● **Work instruction**: Write out all of the lines below word for word, omitting the pictures.

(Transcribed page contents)
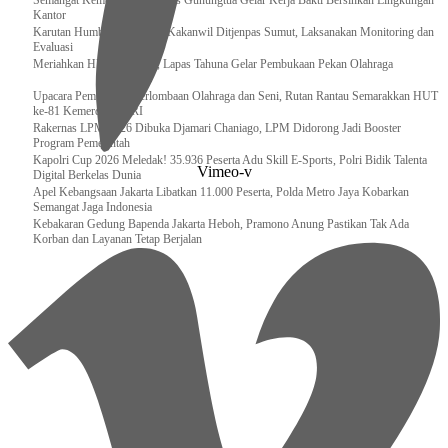
Semangat Kemerdekaan, Lapas Gunungtua Gelar Kerja Bakti Bersihkan Lingkungan
Kantor
Karutan Humbahas Sambut Kakanwil Ditjenpas Sumut, Laksanakan Monitoring dan
Evaluasi
Meriahkan HUT RI ke-81, Lapas Tahuna Gelar Pembukaan Pekan Olahraga
Upacara Pembukaan Perlombaan Olahraga dan Seni, Rutan Rantau Semarakkan HUT
ke-81 Kemerdekaan RI
Rakernas LPM 2026 Dibuka Djamari Chaniago, LPM Didorong Jadi Booster
Program Pemerintah
Kapolri Cup 2026 Meledak! 35.936 Peserta Adu Skill E-Sports, Polri Bidik Talenta
Vimeo-v
Digital Berkelas Dunia
Apel Kebangsaan Jakarta Libatkan 11.000 Peserta, Polda Metro Jaya Kobarkan
Semangat Jaga Indonesia
Kebakaran Gedung Bapenda Jakarta Heboh, Pramono Anung Pastikan Tak Ada
Korban dan Layanan Tetap Berjalan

● **Answer to this exercise**:
Semangat Kemerdekaan, Lapas Gunungtua Gelar Kerja Bakti Bersihkan Lingkungan
Kantor
Karutan Humbahas Sambut Kakanwil Ditjenpas Sumut, Laksanakan Monitoring dan
Evaluasi
Meriahkan HUT RI ke-81, Lapas Tahuna Gelar Pembukaan Pekan Olahraga
Upacara Pembukaan Perlombaan Olahraga dan Seni, Rutan Rantau Semarakkan HUT
ke-81 Kemerdekaan RI
Rakernas LPM 2026 Dibuka Djamari Chaniago, LPM Didorong Jadi Booster
Program Pemerintah
Kapolri Cup 2026 Meledak! 35.936 Peserta Adu Skill E-Sports, Polri Bidik Talenta
Vimeo-v
Digital Berkelas Dunia
Apel Kebangsaan Jakarta Libatkan 11.000 Peserta, Polda Metro Jaya Kobarkan
Semangat Jaga Indonesia
Kebakaran Gedung Bapenda Jakarta Heboh, Pramono Anung Pastikan Tak Ada
Korban dan Layanan Tetap Berjalan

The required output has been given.